[Stored data]
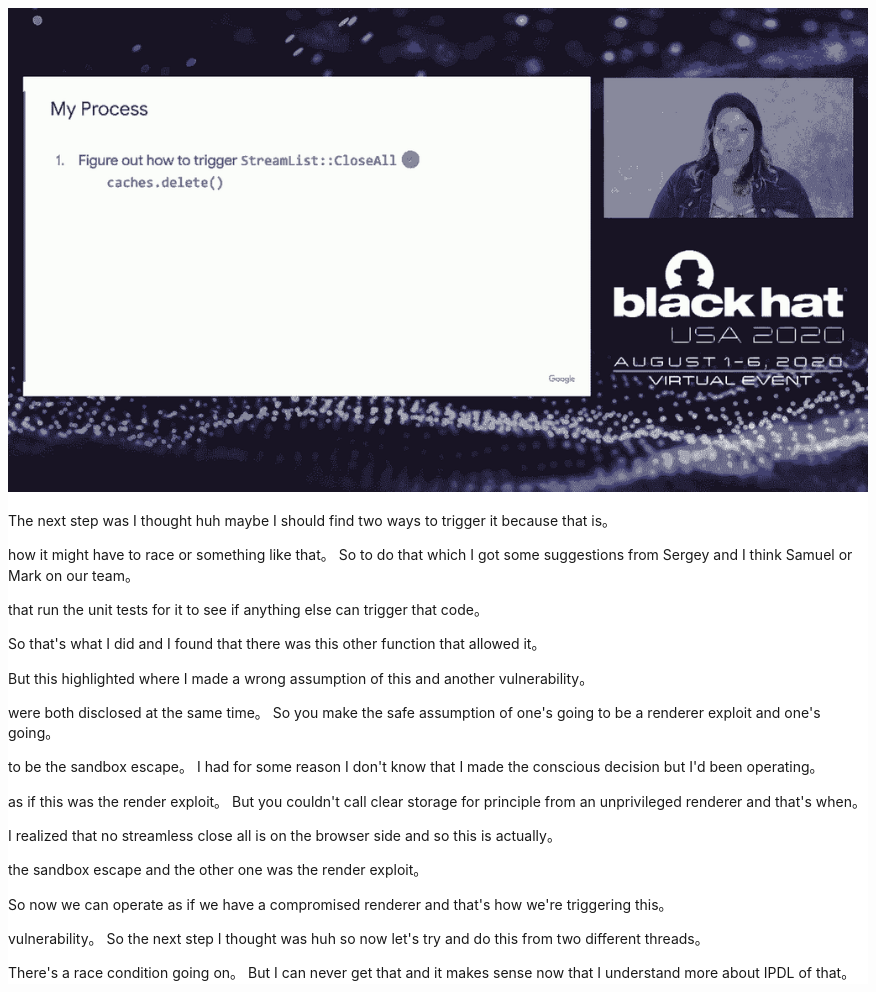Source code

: ![](img/b0f53e33c5056854bdfa2a8785b1dd6a_16.png)

 The next step was I thought huh maybe I should find two ways to trigger it because that is。

 how it might have to race or something like that。 So to do that which I got some suggestions from Sergey and I think Samuel or Mark on our team。

 that run the unit tests for it to see if anything else can trigger that code。

 So that's what I did and I found that there was this other function that allowed it。

 But this highlighted where I made a wrong assumption of this and another vulnerability。

 were both disclosed at the same time。 So you make the safe assumption of one's going to be a renderer exploit and one's going。

 to be the sandbox escape。 I had for some reason I don't know that I made the conscious decision but I'd been operating。

 as if this was the render exploit。 But you couldn't call clear storage for principle from an unprivileged renderer and that's when。

 I realized that no streamless close all is on the browser side and so this is actually。

 the sandbox escape and the other one was the render exploit。

 So now we can operate as if we have a compromised renderer and that's how we're triggering this。

 vulnerability。 So the next step I thought was huh so now let's try and do this from two different threads。

 There's a race condition going on。 But I can never get that and it makes sense now that I understand more about IPDL of that。
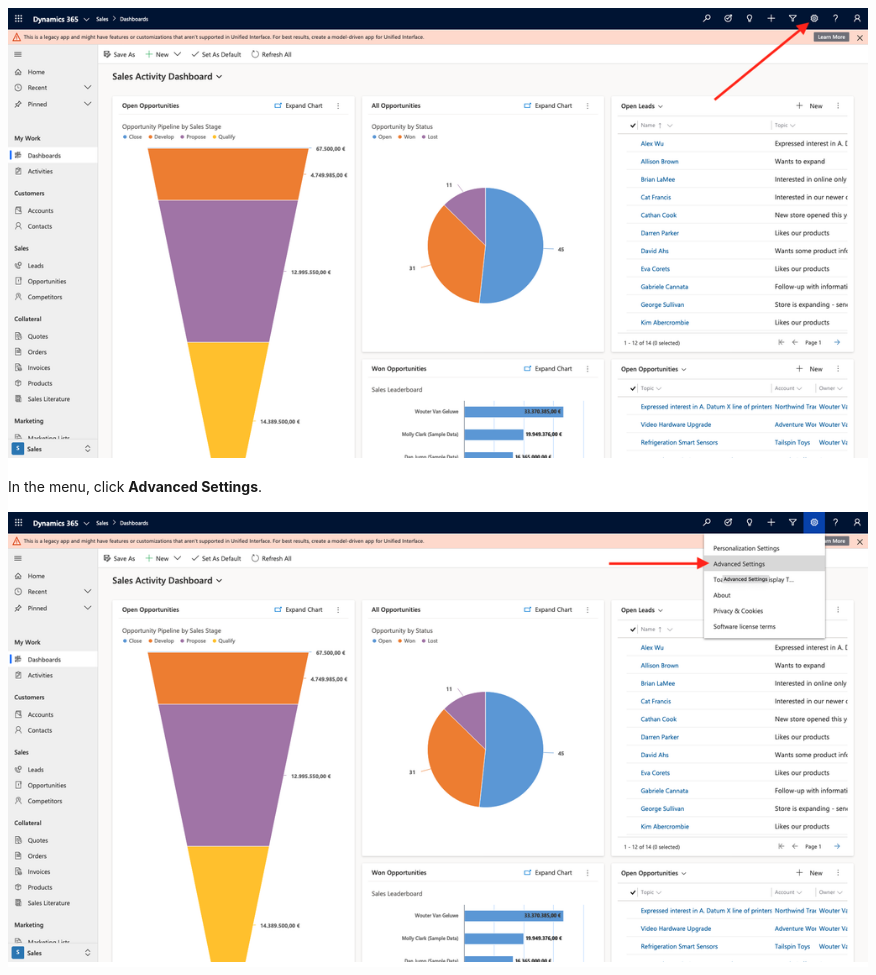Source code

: ![iFrame](./images/azure22.png)

In the menu, click **Advanced Settings**.

![iFrame](./images/iframe-01.png)
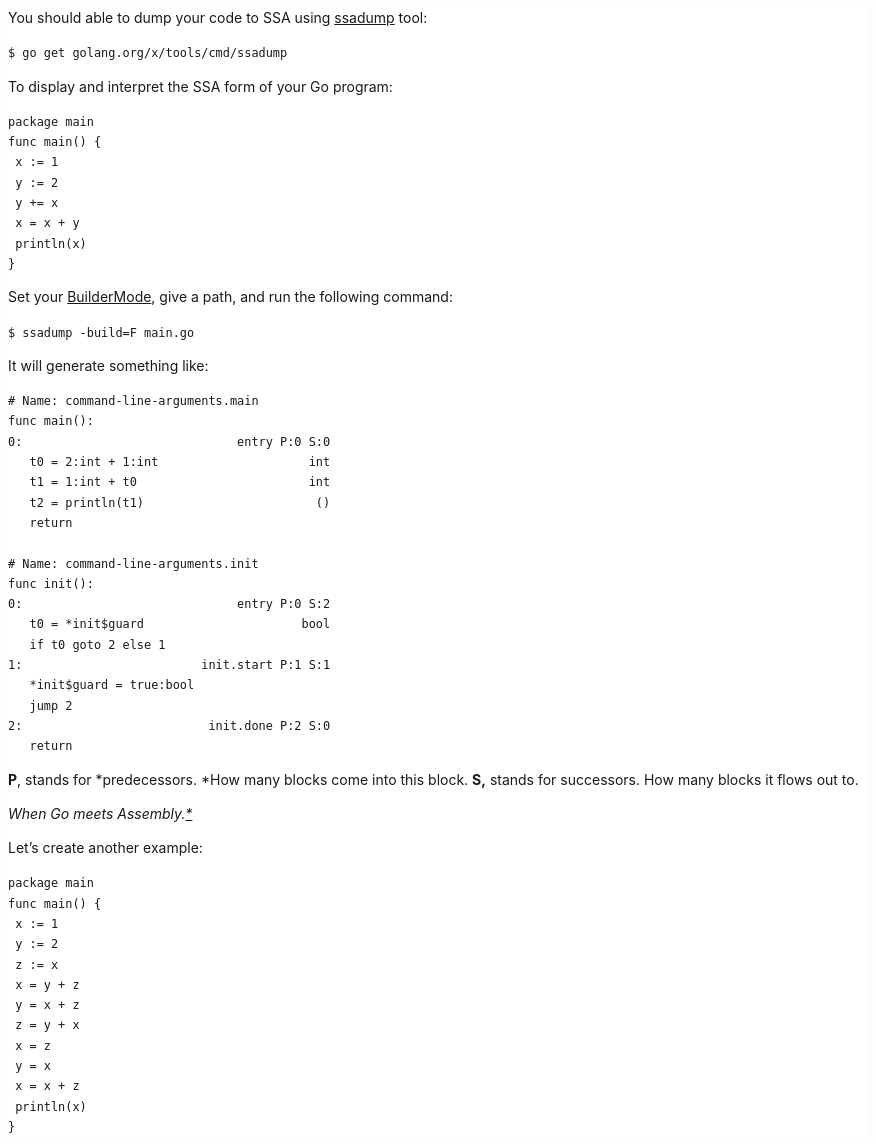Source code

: You should able to dump your code to SSA using [ssadump](https://pkg.go.dev/golang.org/x/tools/cmd/ssadump) tool:

    $ go get golang.org/x/tools/cmd/ssadump

To display and interpret the SSA form of your Go program:

    package main
    func main() {
     x := 1
     y := 2
     y += x
     x = x + y
     println(x)
    }

Set your [BuilderMode](https://pkg.go.dev/golang.org/x/tools/go/ssa#BuilderMode), give a path, and run the following command:

    $ ssadump -build=F main.go

It will generate something like:

    # Name: command-line-arguments.main
    func main():
    0:                              entry P:0 S:0
       t0 = 2:int + 1:int                     int
       t1 = 1:int + t0                        int
       t2 = println(t1)                        ()
       return

    # Name: command-line-arguments.init
    func init():
    0:                              entry P:0 S:2
       t0 = *init$guard                      bool
       if t0 goto 2 else 1
    1:                         init.start P:1 S:1
       *init$guard = true:bool
       jump 2
    2:                          init.done P:2 S:0
       return

**P**, stands for *predecessors. *How many blocks come into this block.
**S,** stands for successors. How many blocks it flows out to.

*When Go meets Assembly.[*](https://www.youtube.com/watch?v=D2-gaMvWfQY&t=564s)*

Let’s create another example:

    package main
    func main() {
     x := 1
     y := 2
     z := x
     x = y + z
     y = x + z
     z = y + x
     x = z
     y = x
     x = x + z
     println(x)
    }

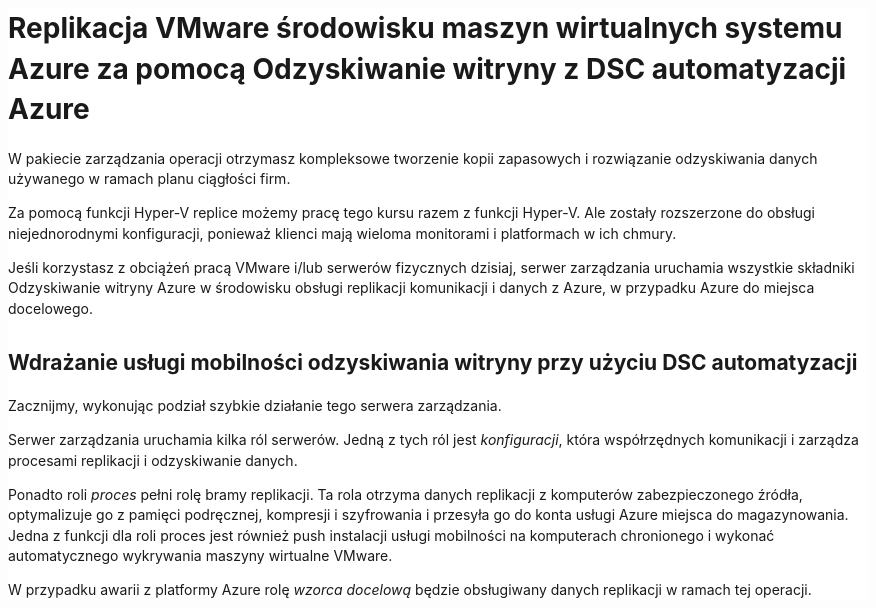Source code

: <properties
    pageTitle="Powielić maszyn wirtualnych VMware Azure za pomocą Odzyskiwanie witryny z DSC automatyzacji Azure | Microsoft Azure"
    description="Informacje dotyczące używania DSC automatyzacji Azure automatycznie wdrożenia usługi Azure witryny odzyskiwania mobilności i Azure agenta dla maszyn wirtualnych/fizycznej Azure."
    services="site-recovery"
    documentationCenter=""
    authors="krnese"
    manager="lorenr"
    editor=""/>

<tags
    ms.service="site-recovery"
    ms.workload="backup-recovery"
    ms.tgt_pltfrm="na"
    ms.devlang="na"
    ms.topic="article"
    ms.date="07/26/2016"
    ms.author="krnese"/>

# <a name="replicate-vmware-virtual-machines-to-azure-by-using-site-recovery-with-azure-automation-dsc"></a>Replikacja VMware środowisku maszyn wirtualnych systemu Azure za pomocą Odzyskiwanie witryny z DSC automatyzacji Azure

W pakiecie zarządzania operacji otrzymasz kompleksowe tworzenie kopii zapasowych i rozwiązanie odzyskiwania danych używanego w ramach planu ciągłości firm.

Za pomocą funkcji Hyper-V replice możemy pracę tego kursu razem z funkcji Hyper-V. Ale zostały rozszerzone do obsługi niejednorodnymi konfiguracji, ponieważ klienci mają wieloma monitorami i platformach w ich chmury.

Jeśli korzystasz z obciążeń pracą VMware i/lub serwerów fizycznych dzisiaj, serwer zarządzania uruchamia wszystkie składniki Odzyskiwanie witryny Azure w środowisku obsługi replikacji komunikacji i danych z Azure, w przypadku Azure do miejsca docelowego.

## <a name="deploy-the-site-recovery-mobility-service-by-using-automation-dsc"></a>Wdrażanie usługi mobilności odzyskiwania witryny przy użyciu DSC automatyzacji
Zacznijmy, wykonując podział szybkie działanie tego serwera zarządzania.

Serwer zarządzania uruchamia kilka ról serwerów. Jedną z tych ról jest *konfiguracji*, która współrzędnych komunikacji i zarządza procesami replikacji i odzyskiwanie danych.

Ponadto roli *proces* pełni rolę bramy replikacji. Ta rola otrzyma danych replikacji z komputerów zabezpieczonego źródła, optymalizuje go z pamięci podręcznej, kompresji i szyfrowania i przesyła go do konta usługi Azure miejsca do magazynowania. Jedna z funkcji dla roli proces jest również push instalacji usługi mobilności na komputerach chronionego i wykonać automatycznego wykrywania maszyny wirtualne VMware.

W przypadku awarii z platformy Azure rolę *wzorca docelową* będzie obsługiwany danych replikacji w ramach tej operacji.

TASK OBJECTIVE.
Please give an exact copy of the lines above, beginning with the line containing "The next step was" and running through the line containing "But this highlighted", and of no other lines.

TASK RESPONSE.
 The next step was I thought huh maybe I should find two ways to trigger it because that is。

 how it might have to race or something like that。 So to do that which I got some suggestions from Sergey and I think Samuel or Mark on our team。

 that run the unit tests for it to see if anything else can trigger that code。

 So that's what I did and I found that there was this other function that allowed it。

 But this highlighted where I made a wrong assumption of this and another vulnerability。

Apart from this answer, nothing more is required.